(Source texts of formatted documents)
☆ ☆ ☆ ☆ ☆ ☆ ☆
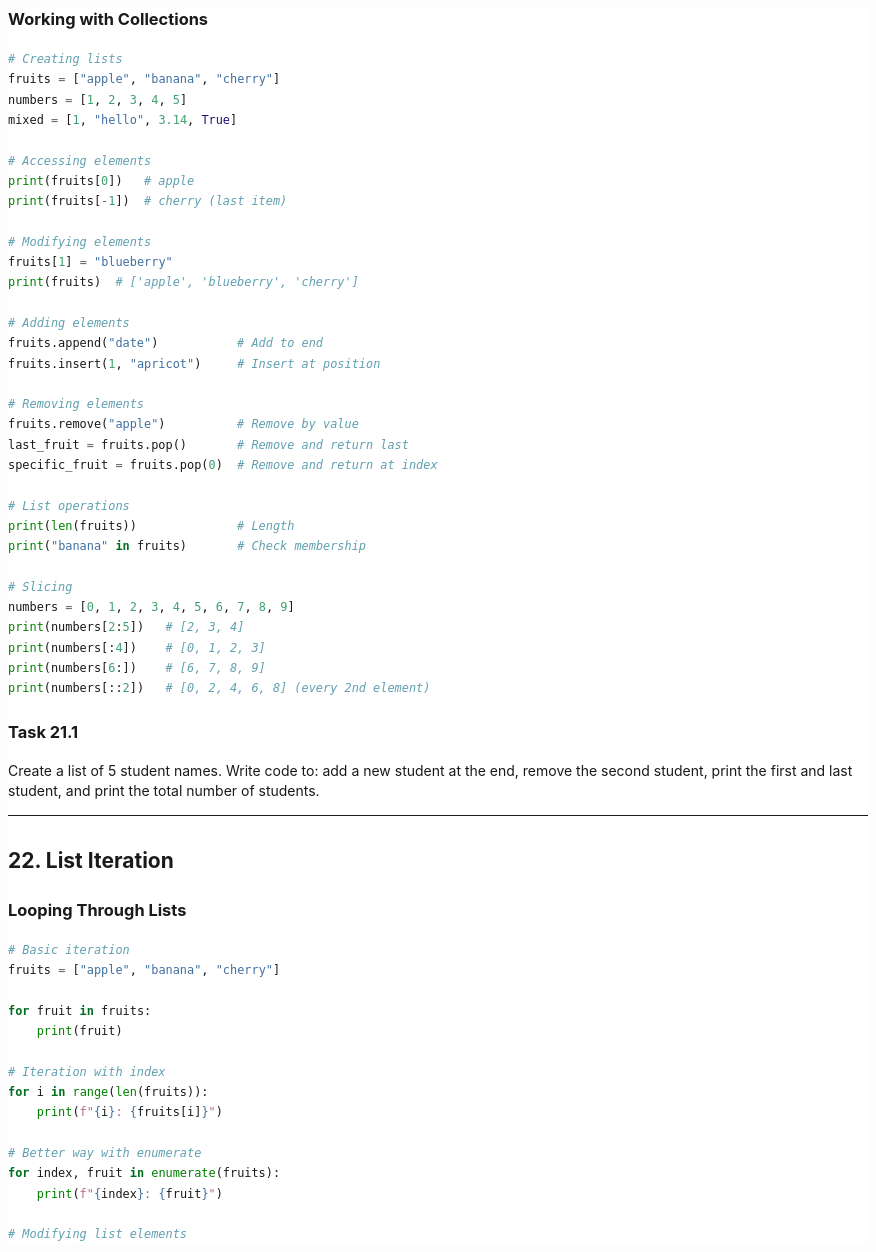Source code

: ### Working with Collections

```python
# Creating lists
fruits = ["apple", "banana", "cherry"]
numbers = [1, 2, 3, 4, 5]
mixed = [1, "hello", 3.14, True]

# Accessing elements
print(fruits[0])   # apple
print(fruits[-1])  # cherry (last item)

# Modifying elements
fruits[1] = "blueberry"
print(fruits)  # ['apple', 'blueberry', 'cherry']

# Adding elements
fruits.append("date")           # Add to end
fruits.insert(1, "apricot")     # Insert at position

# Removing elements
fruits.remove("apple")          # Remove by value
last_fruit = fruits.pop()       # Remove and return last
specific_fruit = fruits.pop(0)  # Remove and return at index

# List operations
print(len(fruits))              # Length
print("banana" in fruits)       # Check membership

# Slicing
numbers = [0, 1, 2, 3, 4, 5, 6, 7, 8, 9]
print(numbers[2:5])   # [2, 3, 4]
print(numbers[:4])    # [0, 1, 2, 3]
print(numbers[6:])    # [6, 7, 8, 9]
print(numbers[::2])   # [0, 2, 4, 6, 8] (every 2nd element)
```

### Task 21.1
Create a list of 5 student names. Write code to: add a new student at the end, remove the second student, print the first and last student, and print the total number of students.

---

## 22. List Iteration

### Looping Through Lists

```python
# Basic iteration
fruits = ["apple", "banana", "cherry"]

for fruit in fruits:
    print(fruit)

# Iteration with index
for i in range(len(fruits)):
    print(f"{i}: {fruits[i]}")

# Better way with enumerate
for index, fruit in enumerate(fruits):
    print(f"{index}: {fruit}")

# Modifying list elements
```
☆ ☆ ☆ ☆ ☆ ☆ ☆
## Goal of the exercise
State how many lines in the records above contain the word "blueberry", giving only the number.

## Result
2